# Advice for Slippery Paws on the hardwood



## Celeigh (Nov 29, 2007)

One thing that helps us as I've got hardwood and stone throughout is to keep the hair on the bottom of their paws trimmed flush with the pads and keeping their nails short. This seems to help a lot with traction.

P.S. - I've also seen these, though don't know anyone who has used them or whether it works: http://www.smartpakcanine.com/Produ...cmPreserveSource=true&cmPreserveCategory=true


----------



## BeauShel (May 20, 2007)

I keep my pups paws fur on the feet cut short and the nails trimmed. It makes a big difference. I looked at those stickys but I was wondered if they were ok to wear all the time.


----------



## GoldenJoyx'stwo (Feb 25, 2007)

They do have a spray you can apply to the pads, but I don't know if it's recommended. Shadow (he had two hip surgeries) almost never slides on our floor. Tucker? He skids across our deck and in the kitchen.
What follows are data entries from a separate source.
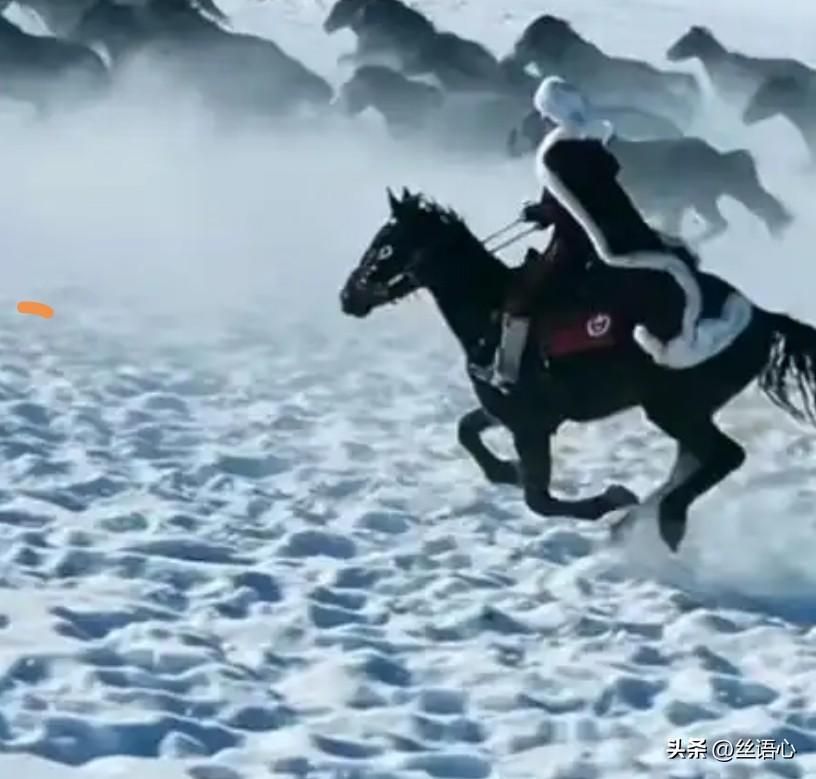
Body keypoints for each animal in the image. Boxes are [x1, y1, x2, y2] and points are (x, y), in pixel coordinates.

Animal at [339, 188, 816, 552]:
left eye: (385, 244)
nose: (348, 297)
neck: (490, 310)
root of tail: (762, 317)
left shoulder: (530, 425)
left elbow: (539, 500)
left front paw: (610, 497)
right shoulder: (508, 411)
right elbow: (467, 432)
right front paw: (506, 470)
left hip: (672, 408)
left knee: (724, 456)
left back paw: (662, 520)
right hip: (688, 410)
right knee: (695, 460)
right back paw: (639, 522)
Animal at [508, 113, 791, 244]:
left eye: (525, 125)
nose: (510, 146)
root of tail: (717, 157)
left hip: (701, 199)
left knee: (722, 222)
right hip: (698, 200)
It always amazes me how sure footed Shadow is.


----------



## gold'nchocolate (May 31, 2005)

I've been looking into something to help Hershey who doesn't have very good control over her back legs lately...her feet will slip and she almost does the splits.
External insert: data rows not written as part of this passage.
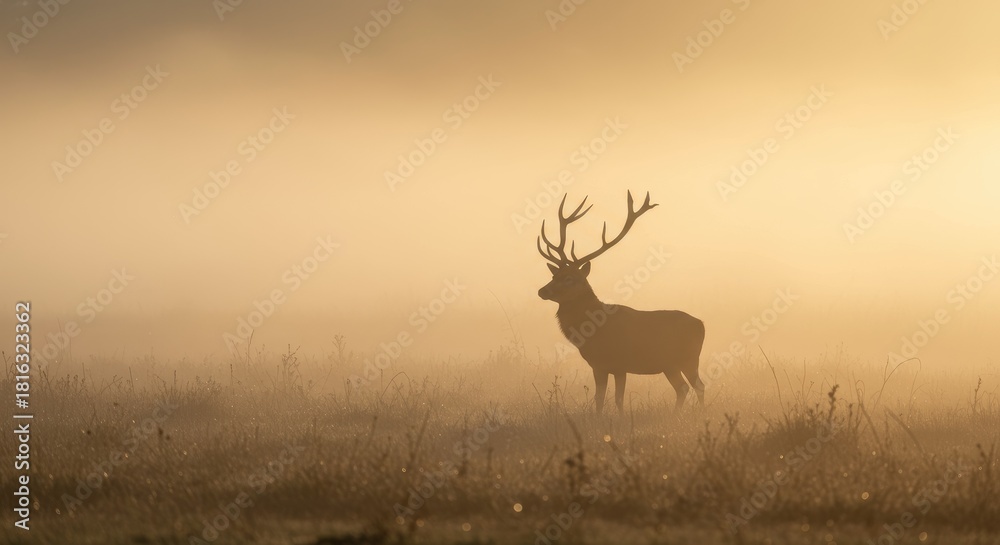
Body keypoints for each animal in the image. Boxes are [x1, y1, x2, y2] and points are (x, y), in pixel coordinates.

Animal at [537, 191, 705, 414]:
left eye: (569, 278)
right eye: (554, 275)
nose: (541, 291)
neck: (594, 332)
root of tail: (702, 325)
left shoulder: (619, 364)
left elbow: (617, 399)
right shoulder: (599, 365)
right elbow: (600, 398)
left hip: (688, 358)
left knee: (698, 386)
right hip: (670, 364)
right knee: (683, 388)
Here are a couple of items that may help you:

Musher's Secret paw wax-- http://www.amazon.com/Mushers-Secret-Invisible-Shield-200/dp/B0002XIZXY

Excel Paw Wax-- http://www.amazon.com/gp/product/B000FPJ80I/ref=cm_cr_pr_product_top


----------



## Bock (Jun 23, 2008)

Keeping fur short and nails trimmed like mentioned above


----------